ABSTRACT

The introduction explains the political, theoretical and epistemological context of the investigation. The publication focuses on the new role of religion and gender in the public sphere. It analyses the interdependence of religion, gender and new nationalisms in Europe, South Africa and the U.S.A. It scrutinises biopolitical interferences of nation states and dominant political and religious institutions. The study is especially interested in counter-discourses, spaces of activism and agency as, for instance, in Eastern European dissidence, for example in the Peaceful Revolution of 1989 in Germany, and in the Occupy Wall Street movement. The work thematises religion, gender, visual culture and performativity after the post-secular turn in Europe and Mali. It investigates the construction of gender, religion and sexuality within international instruments like the Human Rights Codex and the Truth and Reconciliation Commission. The examples of discourse analysis enable a critique of religion and gender beyond the historical context.

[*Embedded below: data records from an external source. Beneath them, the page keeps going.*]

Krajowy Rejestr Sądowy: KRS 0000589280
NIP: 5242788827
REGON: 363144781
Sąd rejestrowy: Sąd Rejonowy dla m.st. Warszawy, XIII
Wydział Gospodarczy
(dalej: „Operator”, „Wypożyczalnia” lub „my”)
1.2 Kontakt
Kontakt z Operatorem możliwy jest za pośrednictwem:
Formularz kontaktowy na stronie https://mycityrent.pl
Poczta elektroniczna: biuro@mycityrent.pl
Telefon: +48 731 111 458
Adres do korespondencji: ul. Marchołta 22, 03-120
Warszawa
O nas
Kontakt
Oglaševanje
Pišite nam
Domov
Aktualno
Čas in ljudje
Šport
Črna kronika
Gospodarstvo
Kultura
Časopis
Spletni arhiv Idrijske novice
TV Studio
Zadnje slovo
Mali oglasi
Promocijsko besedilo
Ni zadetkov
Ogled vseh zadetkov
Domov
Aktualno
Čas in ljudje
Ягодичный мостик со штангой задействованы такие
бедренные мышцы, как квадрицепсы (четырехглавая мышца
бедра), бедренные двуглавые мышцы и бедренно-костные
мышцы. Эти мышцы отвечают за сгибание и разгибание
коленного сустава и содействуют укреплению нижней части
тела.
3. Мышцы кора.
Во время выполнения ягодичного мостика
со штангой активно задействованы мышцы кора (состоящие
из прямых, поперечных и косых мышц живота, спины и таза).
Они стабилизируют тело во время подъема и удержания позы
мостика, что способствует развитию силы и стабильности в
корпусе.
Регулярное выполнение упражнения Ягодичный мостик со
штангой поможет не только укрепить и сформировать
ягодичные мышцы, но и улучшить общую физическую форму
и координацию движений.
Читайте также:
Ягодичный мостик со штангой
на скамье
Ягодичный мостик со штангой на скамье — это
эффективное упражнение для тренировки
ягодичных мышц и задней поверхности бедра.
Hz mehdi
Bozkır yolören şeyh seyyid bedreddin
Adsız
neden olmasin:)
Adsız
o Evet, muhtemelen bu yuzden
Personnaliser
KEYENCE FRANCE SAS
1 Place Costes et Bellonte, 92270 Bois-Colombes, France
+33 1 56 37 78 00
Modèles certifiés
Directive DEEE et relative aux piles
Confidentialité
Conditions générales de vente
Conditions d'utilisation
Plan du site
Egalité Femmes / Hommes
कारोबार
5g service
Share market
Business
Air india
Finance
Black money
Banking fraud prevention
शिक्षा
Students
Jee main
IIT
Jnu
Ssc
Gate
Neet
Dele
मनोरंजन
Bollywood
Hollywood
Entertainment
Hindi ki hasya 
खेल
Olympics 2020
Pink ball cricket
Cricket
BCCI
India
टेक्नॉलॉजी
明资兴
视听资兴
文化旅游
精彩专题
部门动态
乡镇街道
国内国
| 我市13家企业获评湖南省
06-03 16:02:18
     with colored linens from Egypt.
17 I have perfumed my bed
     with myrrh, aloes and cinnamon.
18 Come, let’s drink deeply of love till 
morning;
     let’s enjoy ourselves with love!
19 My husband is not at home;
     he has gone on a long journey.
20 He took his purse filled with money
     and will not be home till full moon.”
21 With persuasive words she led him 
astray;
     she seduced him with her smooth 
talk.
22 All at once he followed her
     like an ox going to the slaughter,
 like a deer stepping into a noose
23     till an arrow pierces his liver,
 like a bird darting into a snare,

The book attempts to elaborate an epistemological framework for the theoretisation of religion and gender. Identity politics in gender and religion are carefully questioned as contemporary varieties of essentialism and reworked with the notion of individual and collective agency. A main aim is to understand gender and religion as intersectional categories, that is, as discursive performative categories of knowledge production, and to advocate them as deessentialised and disidentified concepts. The focus is particularly on the performative emergence of new knowledge and the radical social imaginary.